Saved entries:
* * *

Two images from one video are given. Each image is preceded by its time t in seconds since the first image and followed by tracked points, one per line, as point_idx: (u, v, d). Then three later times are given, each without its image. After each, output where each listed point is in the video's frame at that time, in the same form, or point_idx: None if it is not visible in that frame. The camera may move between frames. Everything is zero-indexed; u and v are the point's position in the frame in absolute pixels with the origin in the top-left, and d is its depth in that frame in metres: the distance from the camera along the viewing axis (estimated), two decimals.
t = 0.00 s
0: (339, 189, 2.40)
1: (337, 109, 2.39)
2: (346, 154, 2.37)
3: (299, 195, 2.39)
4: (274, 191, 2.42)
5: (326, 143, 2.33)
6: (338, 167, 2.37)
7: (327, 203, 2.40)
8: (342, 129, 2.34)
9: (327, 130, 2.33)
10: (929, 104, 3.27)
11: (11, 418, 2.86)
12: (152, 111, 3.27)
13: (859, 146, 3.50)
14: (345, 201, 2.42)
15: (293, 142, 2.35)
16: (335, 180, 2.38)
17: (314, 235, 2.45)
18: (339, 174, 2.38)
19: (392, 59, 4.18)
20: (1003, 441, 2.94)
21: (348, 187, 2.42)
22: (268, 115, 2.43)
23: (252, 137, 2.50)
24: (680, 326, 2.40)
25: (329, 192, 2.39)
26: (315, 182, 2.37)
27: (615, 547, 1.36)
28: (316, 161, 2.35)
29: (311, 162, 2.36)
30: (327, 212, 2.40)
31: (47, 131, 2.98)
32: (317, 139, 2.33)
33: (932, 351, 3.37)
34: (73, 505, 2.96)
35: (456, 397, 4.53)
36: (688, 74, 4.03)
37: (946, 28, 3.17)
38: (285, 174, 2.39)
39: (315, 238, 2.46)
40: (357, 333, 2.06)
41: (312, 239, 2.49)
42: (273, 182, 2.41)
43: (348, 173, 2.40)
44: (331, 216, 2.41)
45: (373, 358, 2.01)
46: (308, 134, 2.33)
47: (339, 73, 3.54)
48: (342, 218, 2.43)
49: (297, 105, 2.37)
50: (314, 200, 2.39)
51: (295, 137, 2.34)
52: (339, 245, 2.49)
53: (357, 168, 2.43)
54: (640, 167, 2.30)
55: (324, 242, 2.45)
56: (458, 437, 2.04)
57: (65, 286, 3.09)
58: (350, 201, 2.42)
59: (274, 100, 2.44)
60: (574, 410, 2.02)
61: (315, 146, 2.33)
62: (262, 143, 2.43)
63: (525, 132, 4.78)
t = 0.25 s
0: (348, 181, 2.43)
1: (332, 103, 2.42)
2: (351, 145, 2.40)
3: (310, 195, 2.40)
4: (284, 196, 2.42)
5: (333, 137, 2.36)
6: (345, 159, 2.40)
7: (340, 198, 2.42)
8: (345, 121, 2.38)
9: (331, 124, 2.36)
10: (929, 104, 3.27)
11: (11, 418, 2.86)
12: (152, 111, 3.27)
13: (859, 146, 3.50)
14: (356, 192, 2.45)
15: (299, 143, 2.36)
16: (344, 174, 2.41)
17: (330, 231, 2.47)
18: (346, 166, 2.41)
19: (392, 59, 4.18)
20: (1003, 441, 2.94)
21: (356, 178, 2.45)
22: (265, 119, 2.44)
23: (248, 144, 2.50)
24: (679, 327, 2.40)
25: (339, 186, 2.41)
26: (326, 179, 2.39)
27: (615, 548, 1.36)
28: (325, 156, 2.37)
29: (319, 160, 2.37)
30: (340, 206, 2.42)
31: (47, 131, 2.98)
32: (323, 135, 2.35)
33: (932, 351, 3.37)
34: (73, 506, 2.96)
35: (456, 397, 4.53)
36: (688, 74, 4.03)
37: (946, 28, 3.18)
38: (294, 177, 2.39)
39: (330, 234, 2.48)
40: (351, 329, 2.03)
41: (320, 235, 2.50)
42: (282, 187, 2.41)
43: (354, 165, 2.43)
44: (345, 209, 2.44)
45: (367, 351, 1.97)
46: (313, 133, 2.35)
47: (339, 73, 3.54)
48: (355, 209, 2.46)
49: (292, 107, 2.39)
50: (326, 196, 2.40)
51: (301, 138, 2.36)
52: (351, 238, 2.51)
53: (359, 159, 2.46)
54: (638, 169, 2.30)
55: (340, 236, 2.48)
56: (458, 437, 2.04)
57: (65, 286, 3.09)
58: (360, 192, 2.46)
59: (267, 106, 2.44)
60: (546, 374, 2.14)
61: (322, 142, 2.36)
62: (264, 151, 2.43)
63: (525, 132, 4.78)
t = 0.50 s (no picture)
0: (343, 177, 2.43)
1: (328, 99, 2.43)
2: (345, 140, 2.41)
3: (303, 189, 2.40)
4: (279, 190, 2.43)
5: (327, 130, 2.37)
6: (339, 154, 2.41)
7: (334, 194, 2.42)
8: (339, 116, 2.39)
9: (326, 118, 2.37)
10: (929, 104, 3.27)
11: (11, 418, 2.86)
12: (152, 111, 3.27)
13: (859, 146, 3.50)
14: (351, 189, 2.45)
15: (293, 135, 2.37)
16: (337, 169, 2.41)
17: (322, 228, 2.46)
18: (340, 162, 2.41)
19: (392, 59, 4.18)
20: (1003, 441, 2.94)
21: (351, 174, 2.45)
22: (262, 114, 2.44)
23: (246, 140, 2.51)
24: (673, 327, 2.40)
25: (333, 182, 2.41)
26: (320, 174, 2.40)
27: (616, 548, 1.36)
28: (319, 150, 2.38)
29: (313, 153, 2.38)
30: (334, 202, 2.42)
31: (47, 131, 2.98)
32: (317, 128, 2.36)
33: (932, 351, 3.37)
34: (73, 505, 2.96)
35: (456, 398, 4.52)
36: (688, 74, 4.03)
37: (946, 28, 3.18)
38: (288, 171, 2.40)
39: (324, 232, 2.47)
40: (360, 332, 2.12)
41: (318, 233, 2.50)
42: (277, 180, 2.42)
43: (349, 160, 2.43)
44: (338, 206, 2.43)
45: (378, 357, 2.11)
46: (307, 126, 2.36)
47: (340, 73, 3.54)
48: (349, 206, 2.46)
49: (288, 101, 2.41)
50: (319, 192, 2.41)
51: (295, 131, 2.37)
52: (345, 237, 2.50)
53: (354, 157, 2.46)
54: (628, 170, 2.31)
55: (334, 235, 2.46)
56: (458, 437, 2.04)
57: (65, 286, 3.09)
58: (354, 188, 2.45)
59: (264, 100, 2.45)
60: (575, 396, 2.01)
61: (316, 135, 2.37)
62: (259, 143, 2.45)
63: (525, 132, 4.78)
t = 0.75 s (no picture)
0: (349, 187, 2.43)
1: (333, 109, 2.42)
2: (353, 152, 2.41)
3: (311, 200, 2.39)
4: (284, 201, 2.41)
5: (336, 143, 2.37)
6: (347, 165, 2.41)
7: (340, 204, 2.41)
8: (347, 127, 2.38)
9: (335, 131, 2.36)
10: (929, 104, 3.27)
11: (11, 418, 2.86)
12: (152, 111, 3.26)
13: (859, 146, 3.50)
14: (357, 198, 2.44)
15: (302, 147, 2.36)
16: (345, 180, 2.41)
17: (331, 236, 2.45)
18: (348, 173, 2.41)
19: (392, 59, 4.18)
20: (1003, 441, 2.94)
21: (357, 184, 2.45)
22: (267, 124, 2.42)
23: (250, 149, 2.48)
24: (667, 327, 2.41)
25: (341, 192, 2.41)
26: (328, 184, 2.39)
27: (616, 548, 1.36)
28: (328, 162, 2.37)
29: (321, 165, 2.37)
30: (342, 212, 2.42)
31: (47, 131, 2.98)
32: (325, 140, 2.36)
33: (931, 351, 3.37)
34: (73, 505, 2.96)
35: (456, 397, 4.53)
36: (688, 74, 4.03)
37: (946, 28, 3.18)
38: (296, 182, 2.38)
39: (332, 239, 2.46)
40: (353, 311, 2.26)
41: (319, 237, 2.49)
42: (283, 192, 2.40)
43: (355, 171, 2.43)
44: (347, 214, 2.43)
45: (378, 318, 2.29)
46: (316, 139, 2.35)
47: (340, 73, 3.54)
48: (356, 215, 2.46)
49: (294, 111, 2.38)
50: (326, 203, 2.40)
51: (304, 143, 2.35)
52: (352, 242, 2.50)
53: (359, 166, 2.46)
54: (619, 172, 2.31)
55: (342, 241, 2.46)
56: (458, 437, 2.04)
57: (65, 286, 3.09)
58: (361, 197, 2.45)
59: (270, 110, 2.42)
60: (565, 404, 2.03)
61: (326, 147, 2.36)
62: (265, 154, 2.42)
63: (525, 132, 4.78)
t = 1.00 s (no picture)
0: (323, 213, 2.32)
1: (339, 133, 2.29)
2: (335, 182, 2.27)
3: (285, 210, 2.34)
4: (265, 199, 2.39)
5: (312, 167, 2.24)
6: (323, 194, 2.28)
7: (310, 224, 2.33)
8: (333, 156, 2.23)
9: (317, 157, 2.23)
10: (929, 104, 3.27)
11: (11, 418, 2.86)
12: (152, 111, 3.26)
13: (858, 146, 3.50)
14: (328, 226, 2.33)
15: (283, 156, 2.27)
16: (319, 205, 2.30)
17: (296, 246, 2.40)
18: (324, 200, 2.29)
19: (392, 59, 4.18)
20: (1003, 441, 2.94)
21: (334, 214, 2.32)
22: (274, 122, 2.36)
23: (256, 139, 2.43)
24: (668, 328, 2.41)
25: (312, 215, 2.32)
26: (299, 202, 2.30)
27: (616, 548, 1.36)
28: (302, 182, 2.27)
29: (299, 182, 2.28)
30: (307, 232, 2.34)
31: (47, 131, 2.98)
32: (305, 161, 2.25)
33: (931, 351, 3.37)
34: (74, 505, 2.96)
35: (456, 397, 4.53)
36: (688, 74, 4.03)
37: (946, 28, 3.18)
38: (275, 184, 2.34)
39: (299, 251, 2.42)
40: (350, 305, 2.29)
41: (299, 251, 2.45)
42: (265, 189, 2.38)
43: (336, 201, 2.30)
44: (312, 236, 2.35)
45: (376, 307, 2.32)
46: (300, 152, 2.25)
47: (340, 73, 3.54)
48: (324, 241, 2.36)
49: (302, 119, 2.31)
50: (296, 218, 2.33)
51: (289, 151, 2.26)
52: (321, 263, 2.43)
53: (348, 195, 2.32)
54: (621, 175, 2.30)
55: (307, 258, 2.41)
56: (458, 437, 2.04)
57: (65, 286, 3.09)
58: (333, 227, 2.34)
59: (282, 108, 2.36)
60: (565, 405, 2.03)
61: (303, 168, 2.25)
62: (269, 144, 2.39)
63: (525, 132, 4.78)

* * *

### Exercise requirements
Look above for the line that contains "6: (338, 167, 2.37)". Starting there, transcribe every line exactly until you have copied the line that contains "21: (348, 187, 2.42)".

### Solution to this exercise
6: (338, 167, 2.37)
7: (327, 203, 2.40)
8: (342, 129, 2.34)
9: (327, 130, 2.33)
10: (929, 104, 3.27)
11: (11, 418, 2.86)
12: (152, 111, 3.27)
13: (859, 146, 3.50)
14: (345, 201, 2.42)
15: (293, 142, 2.35)
16: (335, 180, 2.38)
17: (314, 235, 2.45)
18: (339, 174, 2.38)
19: (392, 59, 4.18)
20: (1003, 441, 2.94)
21: (348, 187, 2.42)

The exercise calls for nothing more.